Goal of the exercise
Pick up the article below on the Cariboo-Prince George election results and continue it from its last sentence.

Supplied text
⟨

Elections Canada’s unofficial results for Cariboo-Prince George show that a record number and percentage of eligible voters in the April 28 federal election turned out to send Conservative incumbent Todd Doherty back to Parliament for his fourth straight term in the House of Commons.

With all 266 polls reporting, preliminary results show that 63,322 of the 92,834 registered voters in the riding cast ballots on or before election day.

That beat out the previous high of 55,095 votes cast in the 2019 federal election.

That’s the most votes cast in Cariboo-Prince George since the riding was created out of the former ridings of Cariboo-Chilcotin and Prince George-Bulkley Valley in 2004.

However, the riding did expand in size to include areas like 100 Mile House in the last federal district redistribution, though Prince George’s downtown core swapped over to Prince George-Peace River-Northern Rockies.

That vote total represented 68.21 per cent of people who had registered to vote ahead of election day, also a record dating back to the riding’s creation.

The voter turnouts ranked from highest to lowest percentage since 2004 are:

  1. 2025: 68.21 per cent
  2. 2015: 67.85 per cent
  3. 2019: 65.5 per cent
  4. 2006: 60 per cent
  5. 2021: 59.8 per cent
  6. 2011: 58 per cent
  7. 2004: 57.43 per cent
  8. 2008: 54.32 per cent

The unofficial vote totals and vote share for each candidate are as follows:

  1. Todd Doherty (Conservative): 38,039 votes, 60.1 per cent vote share
  2. Clinton Emslie (Liberal): 19,206 votes, 30.3 per cent vote share
  3. Angie Bonazzo (NDP): 4,056 votes, 6.4 per cent vote share
  4. Jodie Capling (Green): 1,192 votes, 1.9 per cent vote share
  5. Rudy Sans (PPC): 436 votes, 0.7 per cent vote share
  6. Kenneth B. Thomson: 213 votes, 0.3 per cent vote share
  7. Jake Wiens (Christian Heritage): 180 votes, 0.3 per cent vote share

While still a distant second place, Emslie received more than double the votes than the last Liberal candidate, Garth Frizzell, earned in the 2021 election.

⟩

Listed entries
⟨

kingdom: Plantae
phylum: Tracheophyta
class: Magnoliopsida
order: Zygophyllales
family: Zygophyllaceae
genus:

⟩

Reply to the task
Frizzell received 8,397 in a third-place showing, representing 16.6 per cent of votes cast in Cariboo-Prince George in 2021.

However, the results for the NDP in Cariboo-Prince George saw a collapse much like the party saw across the country.

Bonazzo’s 4,056 votes were less than half of the 10,323 that NDP candidate Audrey McKinnon earned in 2021 in a second-place finish. That earned McKinnon 20.4 per cent of the vote, compared to the 6.4 per cent Bonazzo obtained.

The People’s Party of Canada saw their vote share decline from the 8.2 per cent they earned in the 2021 election to just 0.7 per cent this time around.

The Greens’ vote share declined from 3.6 per cent in 2021 to 1.9 per cent this time around, though they managed to move up from fifth place in the riding to fourth place.

The Christian Heritage Party saw their results only slightly decline from the 0.4 per cent they earned in 2021 to 0.3 per cent this time around.

When this article was first published, Elections Canada was still waiting on results to come in from 14 of the 272 polls in Prince George-Peace River-Northern Rockies, where Bob Zimmer was leading with 70.9 per cent of votes cast.

With 95 per cent of polls reporting in, voter turnout was pegged at 59.26 per cent. If that holds, it would represent the lowest turnout there since 2011.